0

I tried the answer of this post Regex. Find paragraph containing some word, in my case that would be

((?!\n\n).)*(cat)

, but this don't work.


How can I use PCRE2 regular expressions (PHP >= 7.3) to match all paragraphs in my text that contain the word "cat", where each paragraph is separated by two consecutive line breaks (It is allowed to have one line break in a paragraph but not two)?

For example, if the input text is as follow

Paragraph 1 wepfowfpo
fww efwf

Paragraph 2 wefwf32321
!@d r33tcat54, 333!..

Paragraph 3 4t4t022
-`121231ere3r3cat342232
$ 4t0g cat rdwd203  
$$333

Paragraph 4 222cocdo3

Then the desired ouput is

Paragraph 3 4t4t022
-`121231ere3r3cat342232
$ 4t0g cat rdwd203  
$$333

I tried to use something like \n\n.*(?=cat)cat.*\n\n, but this match only those lines contain "cat".

ZENG
  • 111
  • 3

1 Answers1

1

How about splitting the string into paragraphs and matching those containing cat.

preg_grep('/\bcat\b/i', explode("\n\n", $str));

See this PHP demo at tio.run - The word bundary \b prevents from matching tcat5.


If you can't use PHP functions, following a regex-only idea for (?m) multiline mode.

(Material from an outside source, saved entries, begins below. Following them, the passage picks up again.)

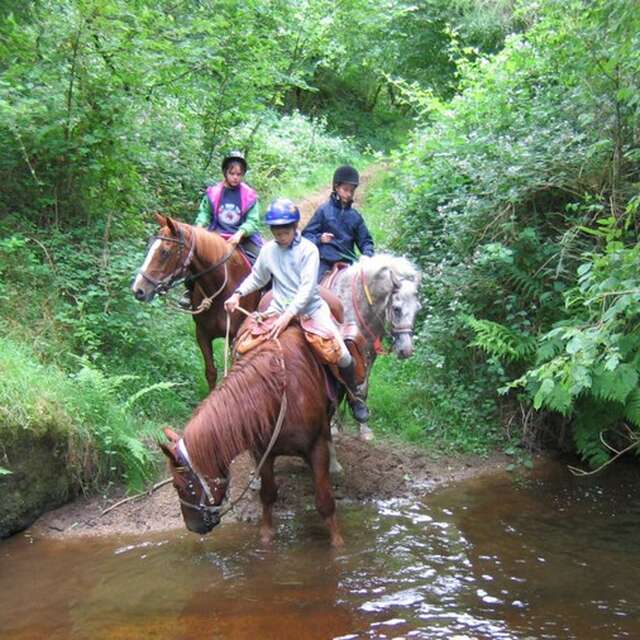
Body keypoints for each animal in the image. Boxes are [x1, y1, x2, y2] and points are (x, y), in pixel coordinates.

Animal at [131, 214, 260, 389]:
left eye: (165, 252)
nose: (138, 290)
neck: (220, 289)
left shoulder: (236, 338)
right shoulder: (202, 333)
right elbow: (211, 372)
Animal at [159, 325, 344, 547]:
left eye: (179, 486)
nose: (192, 527)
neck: (277, 398)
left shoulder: (316, 447)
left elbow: (325, 502)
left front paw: (337, 544)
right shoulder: (263, 452)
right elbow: (268, 494)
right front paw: (266, 537)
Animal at [326, 253, 421, 441]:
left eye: (417, 309)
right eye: (396, 308)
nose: (406, 350)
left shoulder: (368, 353)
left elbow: (362, 387)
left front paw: (363, 425)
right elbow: (337, 385)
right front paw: (333, 427)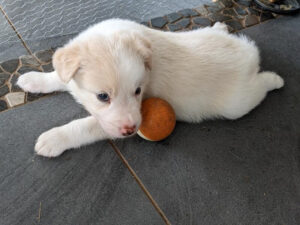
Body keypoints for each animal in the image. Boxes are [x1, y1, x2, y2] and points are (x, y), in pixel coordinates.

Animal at [17, 18, 284, 156]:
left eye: (138, 91)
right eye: (102, 96)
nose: (131, 130)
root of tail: (249, 53)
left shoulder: (117, 121)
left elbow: (87, 125)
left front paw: (54, 139)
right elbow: (58, 77)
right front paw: (33, 79)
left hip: (238, 103)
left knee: (259, 88)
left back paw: (275, 79)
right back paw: (220, 26)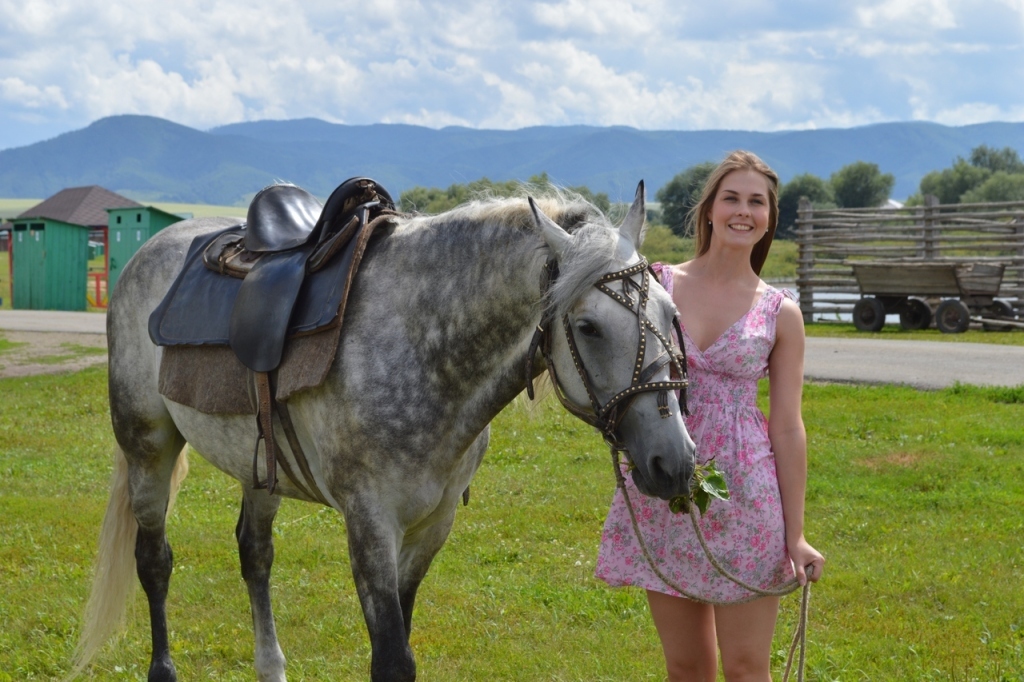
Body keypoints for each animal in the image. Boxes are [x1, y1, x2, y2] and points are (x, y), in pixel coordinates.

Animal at [72, 182, 696, 679]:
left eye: (672, 314)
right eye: (588, 327)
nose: (673, 461)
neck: (423, 346)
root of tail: (150, 249)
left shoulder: (431, 526)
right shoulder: (370, 524)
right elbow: (392, 659)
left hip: (260, 467)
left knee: (255, 554)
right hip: (147, 446)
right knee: (154, 560)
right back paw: (162, 668)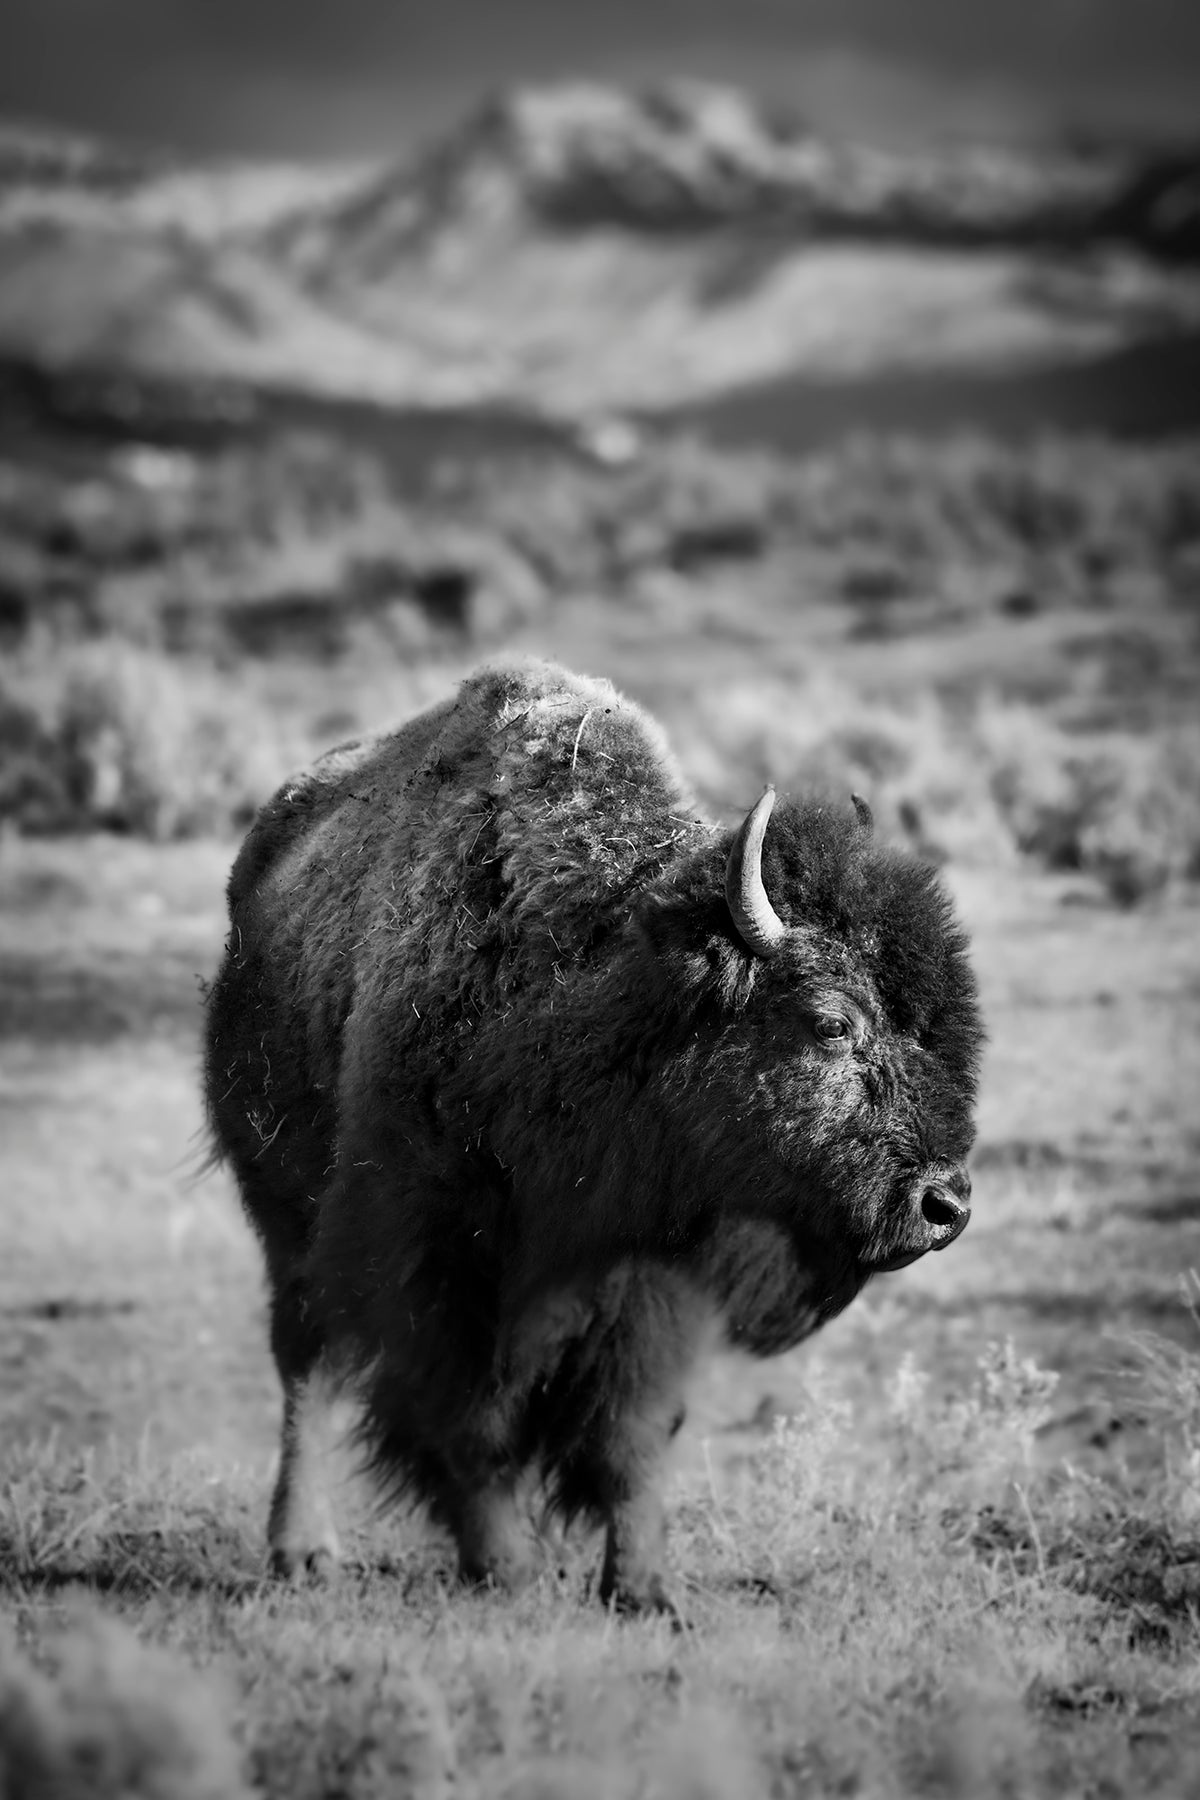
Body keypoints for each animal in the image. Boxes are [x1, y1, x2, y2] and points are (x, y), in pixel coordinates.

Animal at [205, 661, 981, 1615]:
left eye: (933, 1032)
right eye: (832, 1022)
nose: (944, 1204)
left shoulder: (657, 1275)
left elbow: (634, 1433)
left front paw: (645, 1590)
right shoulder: (439, 1258)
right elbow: (471, 1418)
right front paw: (505, 1571)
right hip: (285, 1208)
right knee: (304, 1359)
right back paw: (303, 1550)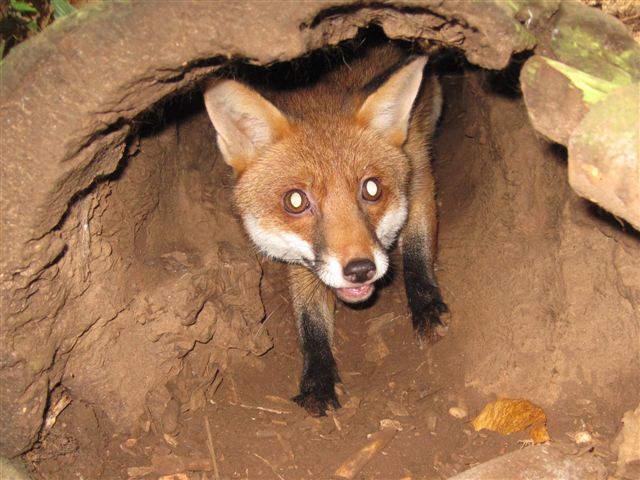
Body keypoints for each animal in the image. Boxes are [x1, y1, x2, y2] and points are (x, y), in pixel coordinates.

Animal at [203, 45, 448, 417]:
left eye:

^(?:.+\n)*.*?\bcat\b.*(?:\n.+)*

See this demo at regex101 - Further add i flag to ignore case (also match e.g. Cat).

regex explained
(?m) flag for multiline mode to make ^ match line start too
^(?:.+\n)* at ^ start repeat the (?: non capturing group ) * any amount of times, containing:
.+ greedily match one or more chars up to \n newline - part that matches lines before
(if available, use of atomic group instead non capture can be more efficient here: demo)
.*?\bcat\b.* .*? matches lazily any characters up to \bcat\b (using word bundaries) .* rest of line
(?:\n.+)* matches any remaining lines in the paragraph where .+ prevents to skip over \n\n
bobble bubble
  • 16,888
  • 3
  • 27
  • 46